## BEGIN

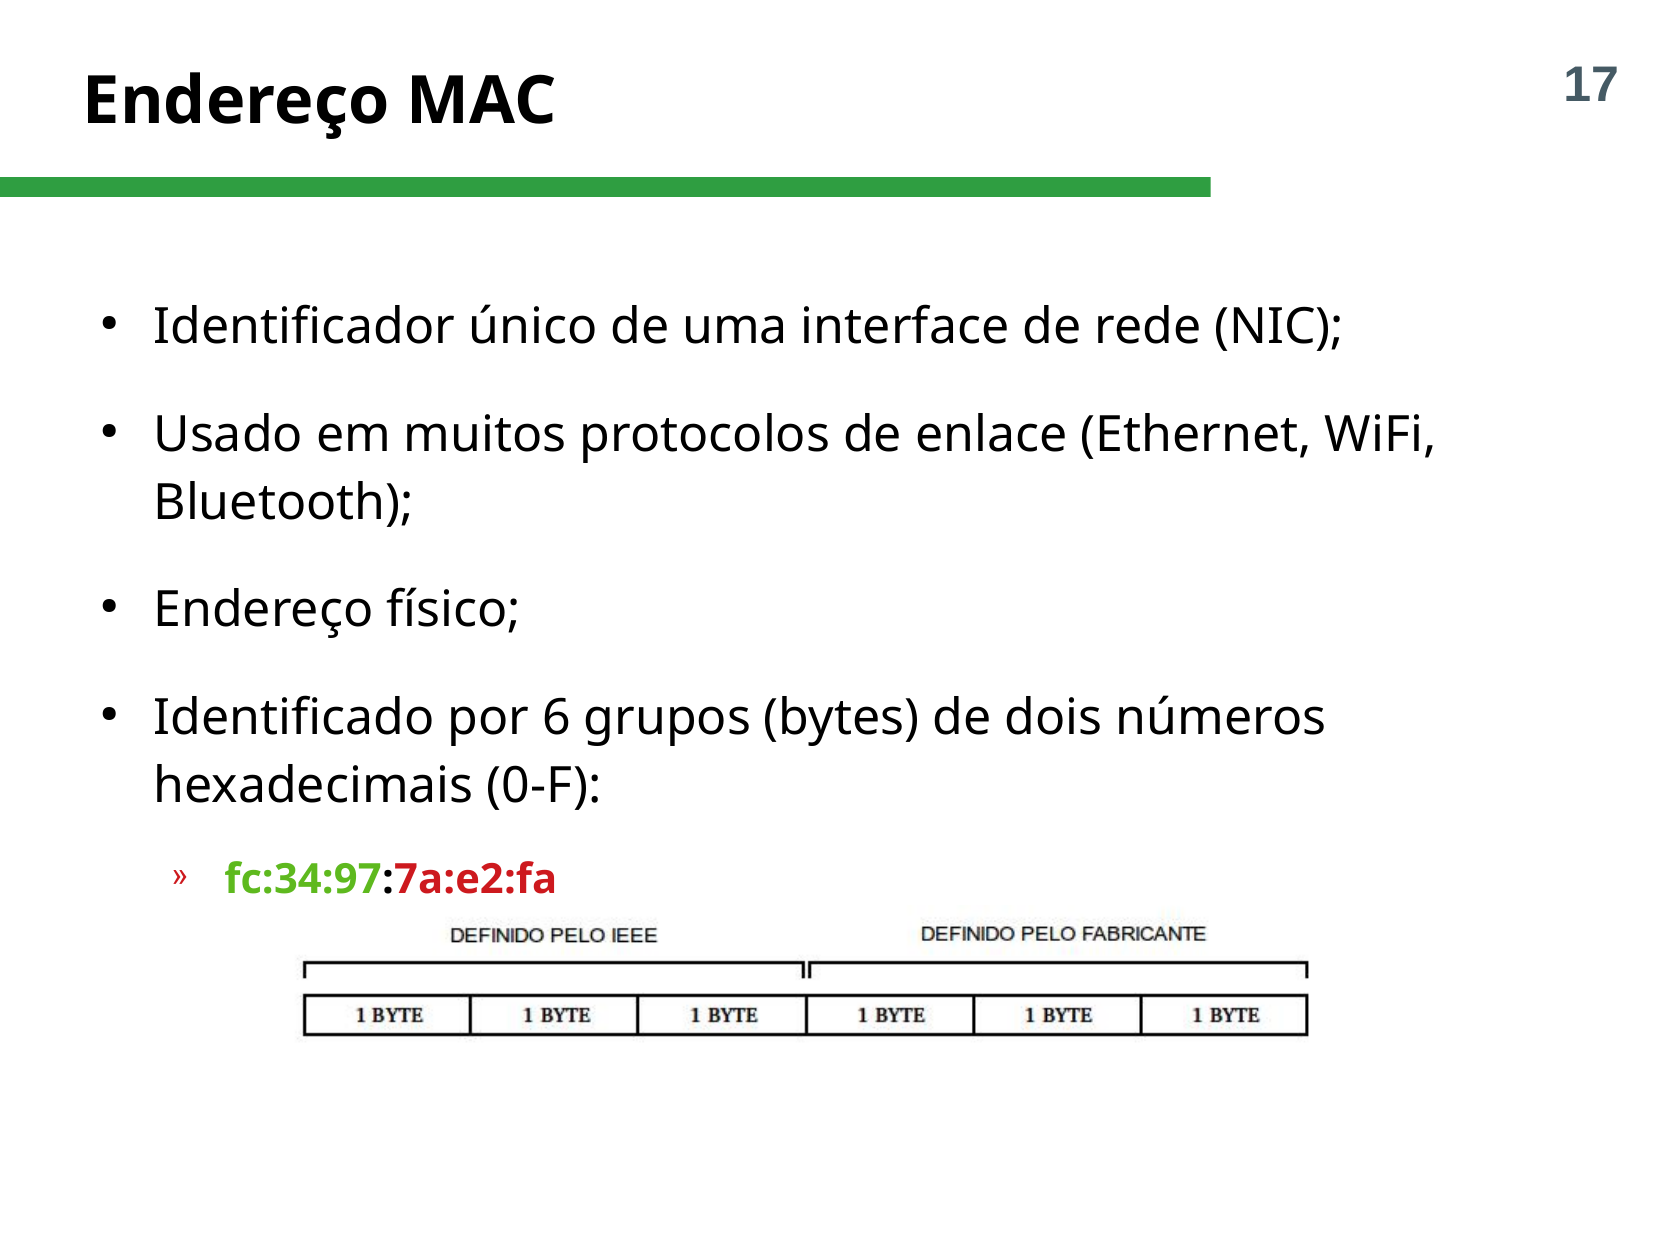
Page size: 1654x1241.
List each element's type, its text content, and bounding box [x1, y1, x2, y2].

list Identificador único de uma interface de rede (NIC); Usado em muitos protocolos de enlace (Ethernet, WiFi, Bluetooth); Endereço físico; Identificado por 6 grupos (bytes) de dois números hexadecimais (0-F): fc:34:97:7a:e2:fa [82, 290, 1571, 1216]
picture [283, 905, 1329, 1063]
title Endereço MAC [82, 0, 1152, 202]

## END

◆ Objective ◆
Could you reproduce the records above word for word, leaving out the pictures?

◆ Response to the exercise ◆
Page size: 1654x1241.
List each element's type, its text content, and bounding box [x1, y1, x2, y2].

list Identificador único de uma interface de rede (NIC); Usado em muitos protocolos de enlace (Ethernet, WiFi, Bluetooth); Endereço físico; Identificado por 6 grupos (bytes) de dois números hexadecimais (0-F): fc:34:97:7a:e2:fa [82, 290, 1571, 1216]
picture [283, 905, 1329, 1063]
title Endereço MAC [82, 0, 1152, 202]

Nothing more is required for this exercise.